Spinning magnetic fields can cause avalanches or ripples across an area of the disk's surface, according to two physicists, Joshua Deutsch, a physics professor at the Santa Cruz campus of the University of California; and Andreas Berger of Hitachi Global Storage Technologies, who reported the effect in the US Physical Review Letter on July 13th.

When a disk read/write head is above an area of disk and writes a one or zero, it alters the magnetic polarity of the atoms in the bit underneath the head. This polarity is actually a spinning direction of the atoms.

According to them, the spin change is not a simple switch-over, as was previously thought. Instead each atom wobbbles as it spins, much like the Earth wobbles on its axis as it spins throughout the year, a phenomenon known as precession, and one that causes the seasons.

The atoms undergo spin precession, which only lasts a few nanoseconds and is then stopped by the atoms settling into their new spin direction. But while exhibiting spin procession they can exert enough force on neighboring atoms to change their spin direction also.

Thus an avalanche-like propagation of spin precession occurs before it is damped out by the magnetic recording material, as the distance from the write head increases.

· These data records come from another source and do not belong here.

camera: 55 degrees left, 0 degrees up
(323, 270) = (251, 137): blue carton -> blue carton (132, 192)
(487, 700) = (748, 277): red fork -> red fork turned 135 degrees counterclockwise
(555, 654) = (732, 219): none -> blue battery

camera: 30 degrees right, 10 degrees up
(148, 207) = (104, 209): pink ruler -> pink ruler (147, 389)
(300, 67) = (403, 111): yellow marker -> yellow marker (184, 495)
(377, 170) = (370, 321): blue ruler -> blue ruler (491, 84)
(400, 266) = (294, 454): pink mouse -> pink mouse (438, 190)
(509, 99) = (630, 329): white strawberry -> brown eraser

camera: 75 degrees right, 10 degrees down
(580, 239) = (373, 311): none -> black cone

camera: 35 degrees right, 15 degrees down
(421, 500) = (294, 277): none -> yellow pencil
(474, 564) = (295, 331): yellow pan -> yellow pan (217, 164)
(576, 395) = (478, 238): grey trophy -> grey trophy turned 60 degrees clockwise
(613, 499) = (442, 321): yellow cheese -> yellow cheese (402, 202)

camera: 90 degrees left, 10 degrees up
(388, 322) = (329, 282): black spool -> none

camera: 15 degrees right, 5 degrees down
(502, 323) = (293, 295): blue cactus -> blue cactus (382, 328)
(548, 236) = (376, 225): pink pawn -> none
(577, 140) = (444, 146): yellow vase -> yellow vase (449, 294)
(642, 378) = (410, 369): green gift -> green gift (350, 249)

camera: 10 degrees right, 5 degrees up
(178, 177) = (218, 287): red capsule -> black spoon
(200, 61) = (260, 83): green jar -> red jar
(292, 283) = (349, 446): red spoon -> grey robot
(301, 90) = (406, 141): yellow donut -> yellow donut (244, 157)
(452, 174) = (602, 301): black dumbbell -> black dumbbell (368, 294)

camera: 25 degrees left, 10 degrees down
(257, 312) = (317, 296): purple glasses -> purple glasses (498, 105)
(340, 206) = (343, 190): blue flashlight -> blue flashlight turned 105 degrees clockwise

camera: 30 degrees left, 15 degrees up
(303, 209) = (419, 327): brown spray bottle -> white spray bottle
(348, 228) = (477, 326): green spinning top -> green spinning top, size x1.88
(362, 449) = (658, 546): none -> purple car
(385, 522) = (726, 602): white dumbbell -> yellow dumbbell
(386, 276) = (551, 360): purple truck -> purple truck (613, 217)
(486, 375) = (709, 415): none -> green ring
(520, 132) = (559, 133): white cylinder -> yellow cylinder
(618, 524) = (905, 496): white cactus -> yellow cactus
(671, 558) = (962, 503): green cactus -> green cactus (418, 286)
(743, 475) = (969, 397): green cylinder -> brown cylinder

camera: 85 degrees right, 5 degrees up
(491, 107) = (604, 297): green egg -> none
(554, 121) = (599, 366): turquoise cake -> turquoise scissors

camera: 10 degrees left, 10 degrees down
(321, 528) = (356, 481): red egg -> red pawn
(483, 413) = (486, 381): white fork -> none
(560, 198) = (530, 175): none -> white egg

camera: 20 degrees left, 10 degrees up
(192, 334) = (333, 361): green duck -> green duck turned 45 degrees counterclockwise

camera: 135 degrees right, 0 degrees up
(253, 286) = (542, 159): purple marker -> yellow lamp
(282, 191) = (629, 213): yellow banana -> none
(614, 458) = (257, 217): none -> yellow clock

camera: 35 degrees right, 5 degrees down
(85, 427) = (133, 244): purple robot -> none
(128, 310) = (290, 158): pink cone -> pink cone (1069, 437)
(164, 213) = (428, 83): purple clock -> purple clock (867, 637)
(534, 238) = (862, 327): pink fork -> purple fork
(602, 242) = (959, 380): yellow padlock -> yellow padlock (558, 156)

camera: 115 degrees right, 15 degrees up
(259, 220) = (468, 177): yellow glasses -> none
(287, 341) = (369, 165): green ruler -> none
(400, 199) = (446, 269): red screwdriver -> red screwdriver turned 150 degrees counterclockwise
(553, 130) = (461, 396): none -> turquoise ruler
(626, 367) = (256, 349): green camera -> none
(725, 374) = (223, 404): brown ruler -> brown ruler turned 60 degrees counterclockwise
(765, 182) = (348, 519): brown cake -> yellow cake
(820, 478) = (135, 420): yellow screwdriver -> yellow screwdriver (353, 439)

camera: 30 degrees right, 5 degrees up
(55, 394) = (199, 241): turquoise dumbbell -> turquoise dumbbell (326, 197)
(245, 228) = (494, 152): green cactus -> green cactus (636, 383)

The researchers suggest that recording material with a better-formulated chemistry could increase the damping effect and reduce or stop the spin precession avalanche effect. This would reduce disk drive data loss from the effect.

Such data loss is not a common occurrence but the probability of it happening increases as disk drive capacity increases, meaning a greater areal density and more closely-packed and smaller magnetic areas (bits) on the disk surface.

The scientists hope to ensure more reliable disk drives, by measuring the damping ability of potential materials for the magnetic recording layer, as well as their other magnetic properties.